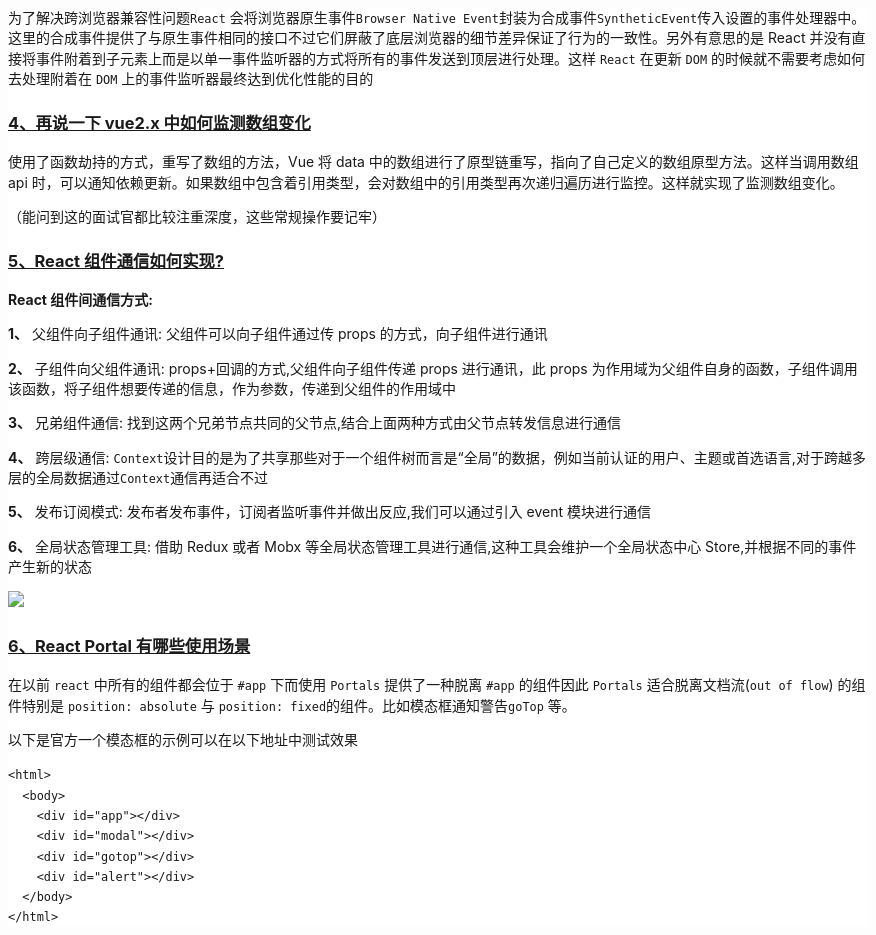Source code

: 为了解决跨浏览器兼容性问题`React` 会将浏览器原生事件`Browser Native Event`封装为合成事件`SyntheticEvent`传入设置的事件处理器中。这里的合成事件提供了与原生事件相同的接口不过它们屏蔽了底层浏览器的细节差异保证了行为的一致性。另外有意思的是 React 并没有直接将事件附着到子元素上而是以单一事件监听器的方式将所有的事件发送到顶层进行处理。这样 `React` 在更新 `DOM` 的时候就不需要考虑如何去处理附着在 `DOM` 上的事件监听器最终达到优化性能的目的

### [4、再说一下 vue2.x 中如何监测数组变化](https://gitlab.gaorta.com/devteam/learning-journey/study-materials-collection/-/tree/master/docs/React/React最新面试题，2021年面试题及答案汇总.md#4再说一下vue2x中如何监测数组变化)

使用了函数劫持的方式，重写了数组的方法，Vue 将 data 中的数组进行了原型链重写，指向了自己定义的数组原型方法。这样当调用数组 api 时，可以通知依赖更新。如果数组中包含着引用类型，会对数组中的引用类型再次递归遍历进行监控。这样就实现了监测数组变化。

（能问到这的面试官都比较注重深度，这些常规操作要记牢）

### [5、React 组件通信如何实现?](https://gitlab.gaorta.com/devteam/learning-journey/study-materials-collection/-/tree/master/docs/React/React最新面试题，2021年面试题及答案汇总.md#5react组件通信如何实现)

**React 组件间通信方式:**

**1、** 父组件向子组件通讯: 父组件可以向子组件通过传 props 的方式，向子组件进行通讯

**2、** 子组件向父组件通讯: props+回调的方式,父组件向子组件传递 props 进行通讯，此 props 为作用域为父组件自身的函数，子组件调用该函数，将子组件想要传递的信息，作为参数，传递到父组件的作用域中

**3、** 兄弟组件通信: 找到这两个兄弟节点共同的父节点,结合上面两种方式由父节点转发信息进行通信

**4、** 跨层级通信: `Context`设计目的是为了共享那些对于一个组件树而言是“全局”的数据，例如当前认证的用户、主题或首选语言,对于跨越多层的全局数据通过`Context`通信再适合不过

**5、** 发布订阅模式: 发布者发布事件，订阅者监听事件并做出反应,我们可以通过引入 event 模块进行通信

**6、** 全局状态管理工具: 借助 Redux 或者 Mobx 等全局状态管理工具进行通信,这种工具会维护一个全局状态中心 Store,并根据不同的事件产生新的状态

![](https://gitee.com/souyunkutech/souyunku-home/raw/master/images/souyunku-web/2020/4/30/1939/39/97_2.png#alt=97%5C_2.png)

### [6、React Portal 有哪些使用场景](https://gitlab.gaorta.com/devteam/learning-journey/study-materials-collection/-/tree/master/docs/React/React最新面试题，2021年面试题及答案汇总.md#6react-portal-有哪些使用场景)

在以前 `react` 中所有的组件都会位于 `#app` 下而使用 `Portals` 提供了一种脱离 `#app` 的组件因此 `Portals` 适合脱离文档流(`out of flow`) 的组件特别是 `position: absolute` 与 `position: fixed`的组件。比如模态框通知警告`goTop` 等。

以下是官方一个模态框的示例可以在以下地址中测试效果

```
<html>
  <body>
    <div id="app"></div>
    <div id="modal"></div>
    <div id="gotop"></div>
    <div id="alert"></div>
  </body>
</html>
```
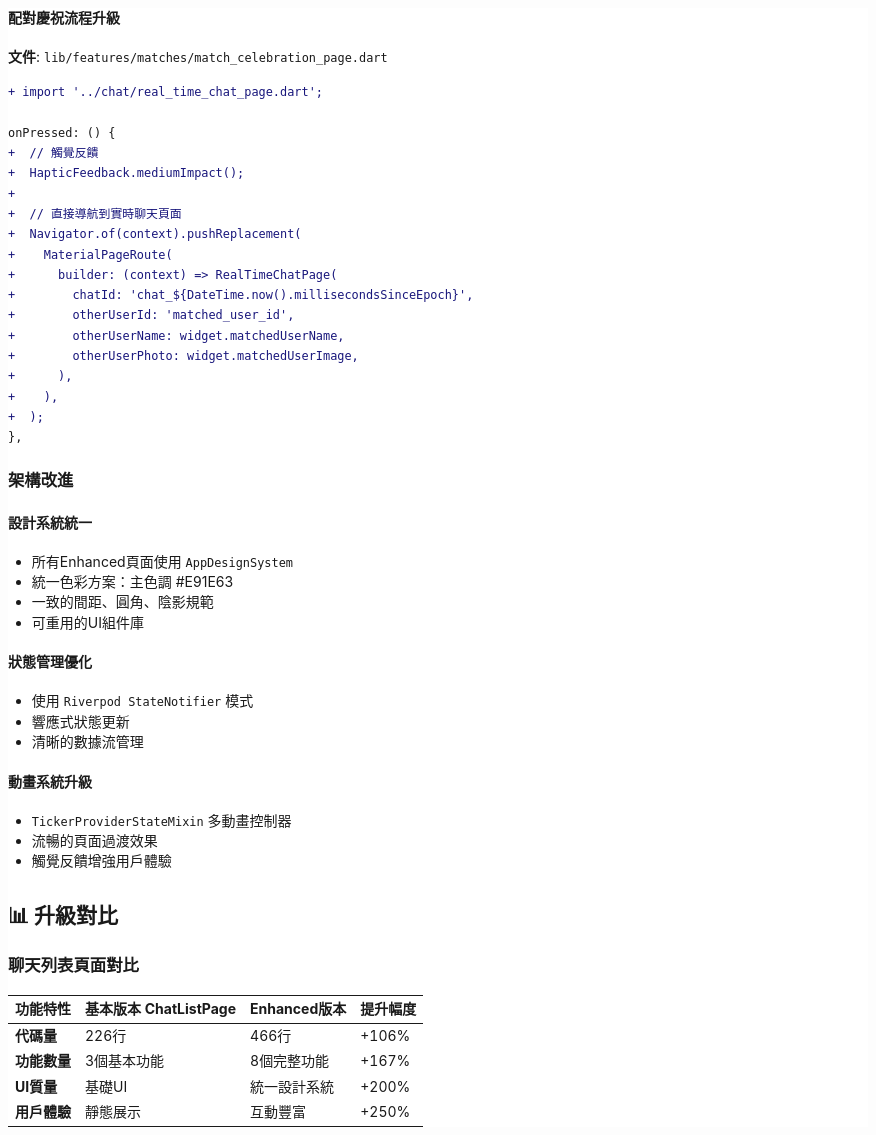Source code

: #### **配對慶祝流程升級**
**文件**: `lib/features/matches/match_celebration_page.dart`
```diff
+ import '../chat/real_time_chat_page.dart';

onPressed: () {
+  // 觸覺反饋
+  HapticFeedback.mediumImpact();
+  
+  // 直接導航到實時聊天頁面
+  Navigator.of(context).pushReplacement(
+    MaterialPageRoute(
+      builder: (context) => RealTimeChatPage(
+        chatId: 'chat_${DateTime.now().millisecondsSinceEpoch}',
+        otherUserId: 'matched_user_id',
+        otherUserName: widget.matchedUserName,
+        otherUserPhoto: widget.matchedUserImage,
+      ),
+    ),
+  );
},
```

### **架構改進**

#### **設計系統統一**
- 所有Enhanced頁面使用 `AppDesignSystem`
- 統一色彩方案：主色調 #E91E63
- 一致的間距、圓角、陰影規範
- 可重用的UI組件庫

#### **狀態管理優化**
- 使用 `Riverpod StateNotifier` 模式
- 響應式狀態更新
- 清晰的數據流管理

#### **動畫系統升級**
- `TickerProviderStateMixin` 多動畫控制器
- 流暢的頁面過渡效果
- 觸覺反饋增強用戶體驗

## 📊 **升級對比**

### **聊天列表頁面對比**

| 功能特性 | 基本版本 ChatListPage | Enhanced版本 | 提升幅度 |
|---------|---------------------|-------------|----------|
| **代碼量** | 226行 | 466行 | +106% |
| **功能數量** | 3個基本功能 | 8個完整功能 | +167% |
| **UI質量** | 基礎UI | 統一設計系統 | +200% |
| **用戶體驗** | 靜態展示 | 互動豐富 | +250% |
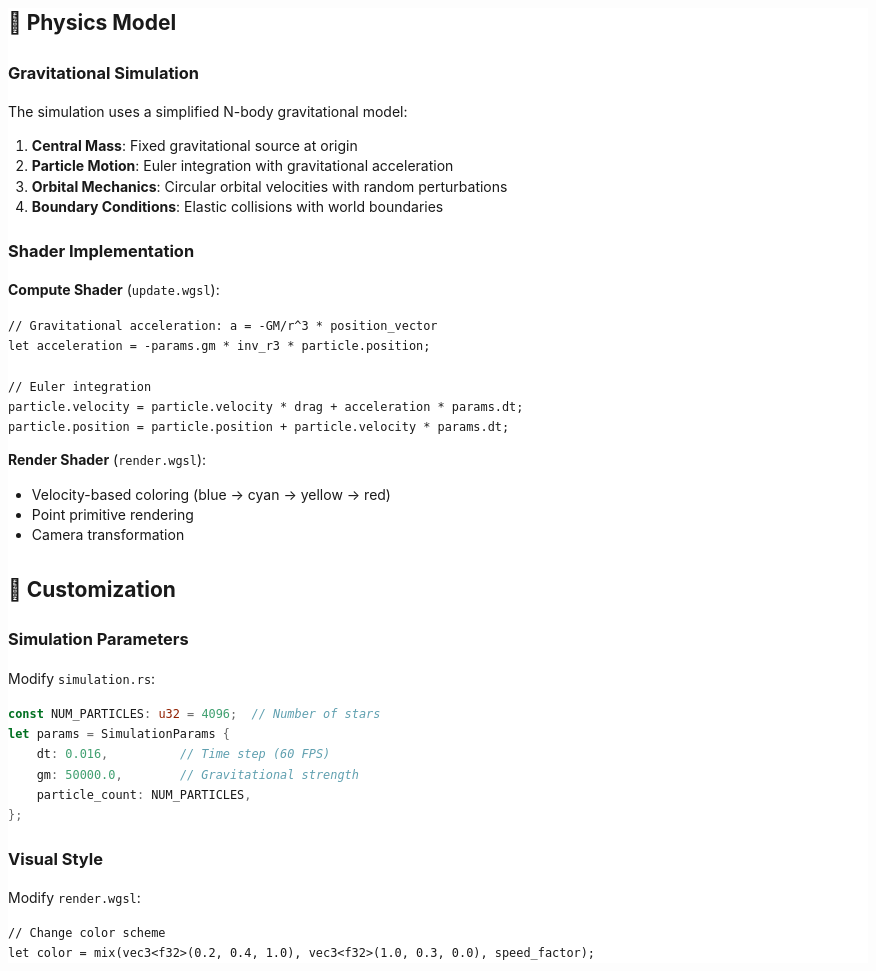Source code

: ## 🔬 Physics Model

### Gravitational Simulation

The simulation uses a simplified N-body gravitational model:

1. **Central Mass**: Fixed gravitational source at origin
2. **Particle Motion**: Euler integration with gravitational acceleration
3. **Orbital Mechanics**: Circular orbital velocities with random perturbations
4. **Boundary Conditions**: Elastic collisions with world boundaries

### Shader Implementation

**Compute Shader** (`update.wgsl`):

```wgsl
// Gravitational acceleration: a = -GM/r^3 * position_vector
let acceleration = -params.gm * inv_r3 * particle.position;

// Euler integration
particle.velocity = particle.velocity * drag + acceleration * params.dt;
particle.position = particle.position + particle.velocity * params.dt;
```

**Render Shader** (`render.wgsl`):

- Velocity-based coloring (blue → cyan → yellow → red)
- Point primitive rendering
- Camera transformation

## 🎨 Customization

### Simulation Parameters

Modify `simulation.rs`:

```rust
const NUM_PARTICLES: u32 = 4096;  // Number of stars
let params = SimulationParams {
    dt: 0.016,          // Time step (60 FPS)
    gm: 50000.0,        // Gravitational strength
    particle_count: NUM_PARTICLES,
};
```

### Visual Style

Modify `render.wgsl`:

```wgsl
// Change color scheme
let color = mix(vec3<f32>(0.2, 0.4, 1.0), vec3<f32>(1.0, 0.3, 0.0), speed_factor);
```
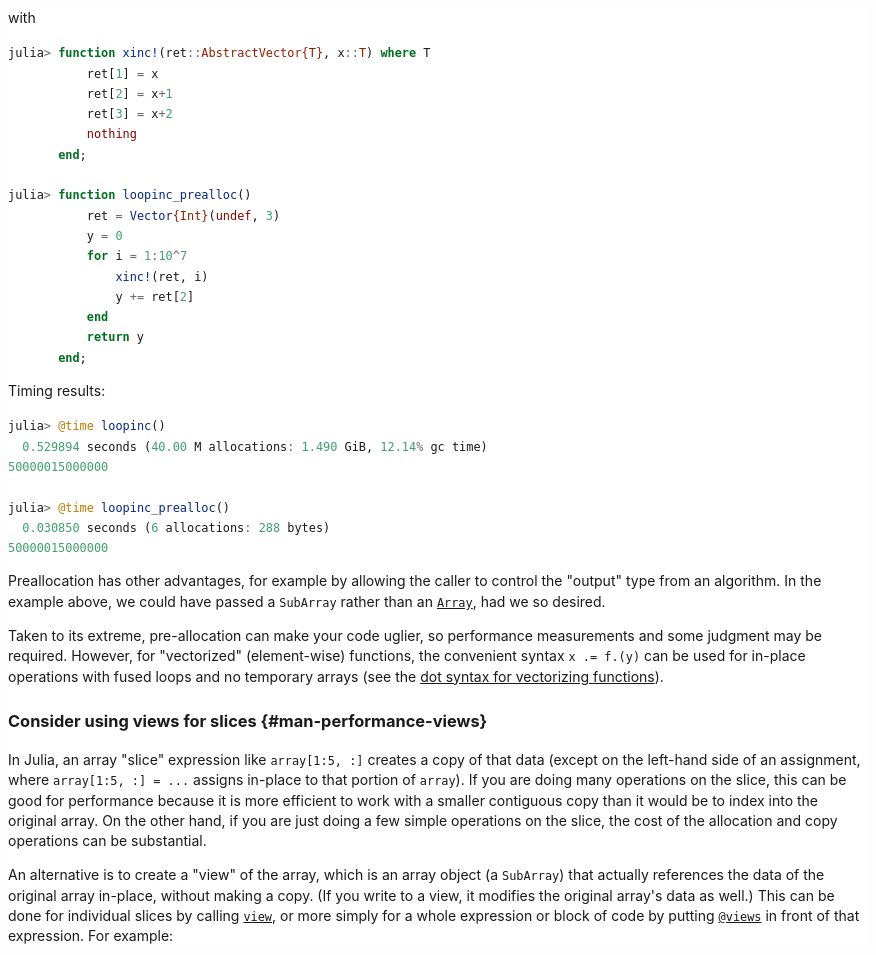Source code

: 
with

```julia
julia> function xinc!(ret::AbstractVector{T}, x::T) where T
           ret[1] = x
           ret[2] = x+1
           ret[3] = x+2
           nothing
       end;

julia> function loopinc_prealloc()
           ret = Vector{Int}(undef, 3)
           y = 0
           for i = 1:10^7
               xinc!(ret, i)
               y += ret[2]
           end
           return y
       end;
```


Timing results:

```julia
julia> @time loopinc()
  0.529894 seconds (40.00 M allocations: 1.490 GiB, 12.14% gc time)
50000015000000

julia> @time loopinc_prealloc()
  0.030850 seconds (6 allocations: 288 bytes)
50000015000000
```


Preallocation has other advantages, for example by allowing the caller to control the &quot;output&quot; type from an algorithm. In the example above, we could have passed a `SubArray` rather than an [`Array`](/base/arrays#Core.Array), had we so desired.

Taken to its extreme, pre-allocation can make your code uglier, so performance measurements and some judgment may be required. However, for &quot;vectorized&quot; (element-wise) functions, the convenient syntax `x .= f.(y)` can be used for in-place operations with fused loops and no temporary arrays (see the [dot syntax for vectorizing functions](/manual/functions#man-vectorized)).

### Consider using views for slices {#man-performance-views}

In Julia, an array &quot;slice&quot; expression like `array[1:5, :]` creates a copy of that data (except on the left-hand side of an assignment, where `array[1:5, :] = ...` assigns in-place to that portion of `array`). If you are doing many operations on the slice, this can be good for performance because it is more efficient to work with a smaller contiguous copy than it would be to index into the original array. On the other hand, if you are just doing a few simple operations on the slice, the cost of the allocation and copy operations can be substantial.

An alternative is to create a &quot;view&quot; of the array, which is an array object (a `SubArray`) that actually references the data of the original array in-place, without making a copy. (If you write to a view, it modifies the original array&#39;s data as well.) This can be done for individual slices by calling [`view`](/base/arrays#Base.view), or more simply for a whole expression or block of code by putting [`@views`](/base/arrays#Base.@views) in front of that expression. For example:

_ _ _

Among the entries, find each line that includes the string "allocations" and copy it.

> [RESPONSE TO THE TASK]:
  0.529894 seconds (40.00 M allocations: 1.490 GiB, 12.14% gc time)
  0.030850 seconds (6 allocations: 288 bytes)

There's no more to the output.